VU : Dans la solitude des champs de coton, mes Alain Timár
Alain Timár signe une adaptation faite de partis pris pour sa vision du texte Dans la solitude des champs de coton de Bernard-Marie Koltès. Retour.
Alain Timár ne fait effectivement pas les choses à moitié. En signant son adaptation du texte emblématique de Bernard-Marie Koltès, Dans la solitude des champs de coton, il ne fait pas l’économie de l‘épure.
Le plateau est rempli d’un tout qui situe le spectateur dans un lieu, celui d’un hangar désaffecté, et dans un espace-temps, la nuit. Tout commence par le bruit assourdissant de la batterie, qui réveille l’humanité.
Le parti-pris de la musique
Le batteur Pierre-Jules Billon a rejoint ce dialogue le transformant ainsi en trialogue. La partition musicale accompagne le phrasé mélodieux, sert de ressort aux échanges et module les intentions et tensions du dialogue à l’envi. Les variations sonores sont faites avec tact, et permettent aux interprètes (Robert Bouvier et Paul Camus) de jouer avec les multiples facettes de leur personnage et de laisser échapper les fêlures de leur âme.
Alain Timár a rêvé de cette musique et force est de lui reconnaître qu’elle convient parfaitement à l’écriture aride, qui entremêle moments poétiques et digressions. La musique devient ce personnage invisible, compagnon de route des deux hommes.
Deux hommes pour des paroles sur l’humanité
Koltès a mis, effectivement dans ce dialogue, toute l’humanité existante dans ces deux hommes. Les soliloques de début, qui mettent en situation les deux personnages, semblent, néanmoins, échapper à l’un et à l’autre des interprètes.
Petit à petit, les langues se délient et les postures se font plus légères, comme s’il fallait un moment aux comédiens pour
apprivoiser la langue de Koltès, complexe et d’une richesse certaine, afin de plonger dans ses confins et de dessiner leur jeu.
Le duo devient fort lorsque les rôles se troublent et que l’un entraîne l’autre dans sa valse.
La ressemblance, entre les deux protagonistes, se dessine au fur et à mesure de l’échange. Le metteur en scène, connu pour son univers de plasticien, n’hésite pas à faire de ses deux personnages des hommes d’argile, effaçant ainsi toutes différences.

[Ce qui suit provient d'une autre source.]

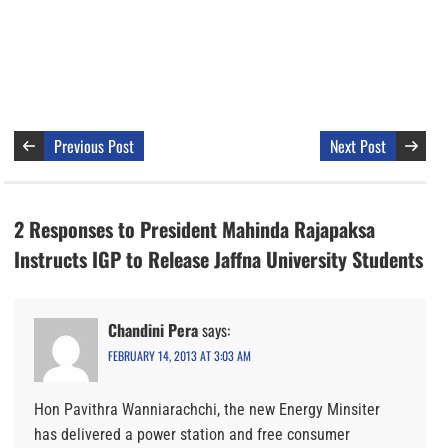
Previous Post
Next Post
2 Responses to President Mahinda Rajapaksa
Instructs IGP to Release Jaffna University Students
Chandini Pera
says:
FEBRUARY 14, 2013 AT 3:03 AM
Hon Pavithra Wanniarachchi, the new Energy Minsiter
has delivered a power station and free consumer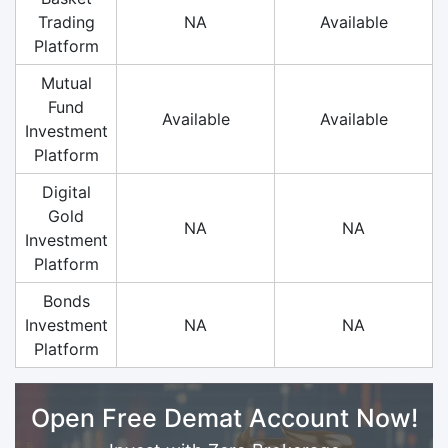
Trading
NA
Available
Platform
Mutual
Fund
Available
Available
Investment
Platform
Digital
Gold
NA
NA
Investment
Platform
Bonds
Investment
NA
NA
Platform
Open Free Demat Account Now!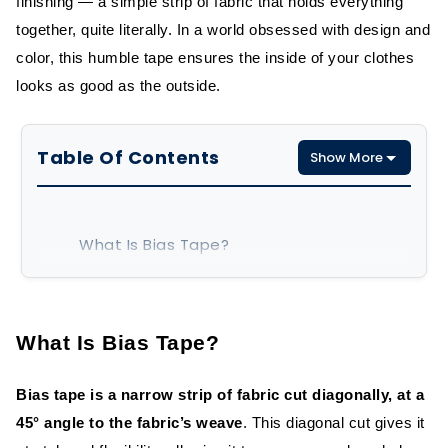
finishing — a simple strip of fabric that holds everything
together, quite literally. In a world obsessed with design and
color, this humble tape ensures the inside of your clothes
looks as good as the outside.
Table Of Contents
Show More
What Is Bias Tape?
Types of Bias Tape
What Is Bias Tape?
Advantages of Bias Tape in Garment
Construction
Bias tape is a narrow strip of fabric cut diagonally, at a
Flexibility and Stretch Advantage
45° angle to the fabric’s weave
. This diagonal cut gives it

C’est ici que le texte de Koltès reprend toute sa force, avec cet effet. L’individu s’efface et nous pose la question de l’asservissement et du pouvoir, frontalement.
Alain Timár fait surgir toute l’ambiguïté des relations humaines et place le public en témoin de ce moment où chacun peut se retrouver dans le regard de l’autre. Dans la solitude des champs de coton est une pièce qu’il faut laisser grandir, afin d’en goûter chaque mot, sur un air de batterie.
Laurent Bourbousson
Dans la solitude des champs de coton de Bernard-Marie Koltès
Mise en scène, scénographie Alain Timár
Assistante à la mise en scène Lee Fou Messica assistée de So Hee Han, musique Pierre-Jules Billon
Avec Pierre-Jules Billon (batterie), Robert Bouvier et Paul Camus
Vu le 10 mars et à découvrir lors du prochain festival Off 2017, au Théâtre des Halles (Avignon).